* _Task statement_
Collect every line in the records below that contains the word "incontro".

(Page-level text extractions)

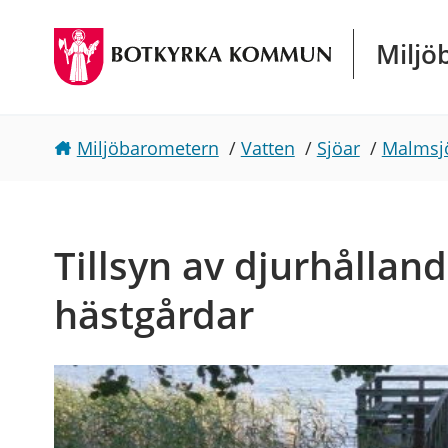
Gå direkt till sidans innehåll
Miljö
Miljöbarometern
/
Vatten
/
Sjöar
/
Malmsj
Tillsyn av djurhållan
hästgårdar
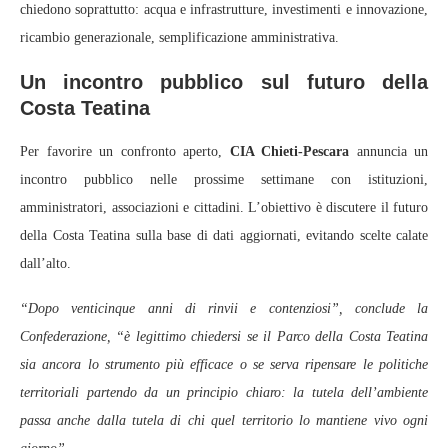
chiedono soprattutto: acqua e infrastrutture, investimenti e innovazione,
ricambio generazionale, semplificazione amministrativa.
Un incontro pubblico sul futuro della
Costa Teatina
Per favorire un confronto aperto,
CIA Chieti‑Pescara
annuncia un
incontro pubblico nelle prossime settimane con istituzioni,
amministratori, associazioni e cittadini. L’obiettivo è discutere il futuro
della Costa Teatina sulla base di dati aggiornati, evitando scelte calate
dall’alto.
“Dopo venticinque anni di rinvii e contenziosi”, conclude la
Confederazione, “è legittimo chiedersi se il Parco della Costa Teatina
sia ancora lo strumento più efficace o se serva ripensare le politiche
territoriali partendo da un principio chiaro: la tutela dell’ambiente
passa anche dalla tutela di chi quel territorio lo mantiene vivo ogni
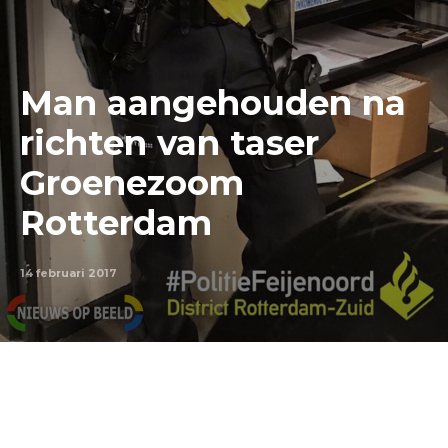
Man aangehouden na
richten van taser
Groenezoom
Rotterdam
14 februari 2017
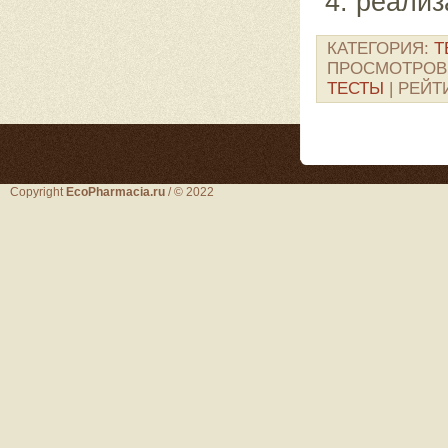
реализ
КАТЕГОРИЯ
:
Т
ПРОСМОТРОВ
ТЕСТЫ
|
РЕЙТ
Copyright
EcoPharmacia.ru
/ © 2022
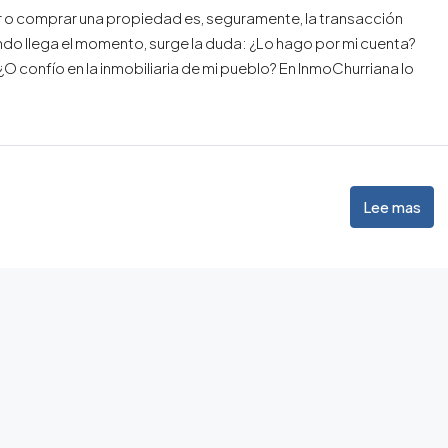
r o comprar una propiedad es, seguramente, la transacción
do llega el momento, surge la duda: ¿Lo hago por mi cuenta?
 ¿O confío en la inmobiliaria de mi pueblo? En InmoChurriana lo
Lee mas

* _Answer box_
Un incontro pubblico sul futuro della
incontro pubblico nelle prossime settimane con istituzioni,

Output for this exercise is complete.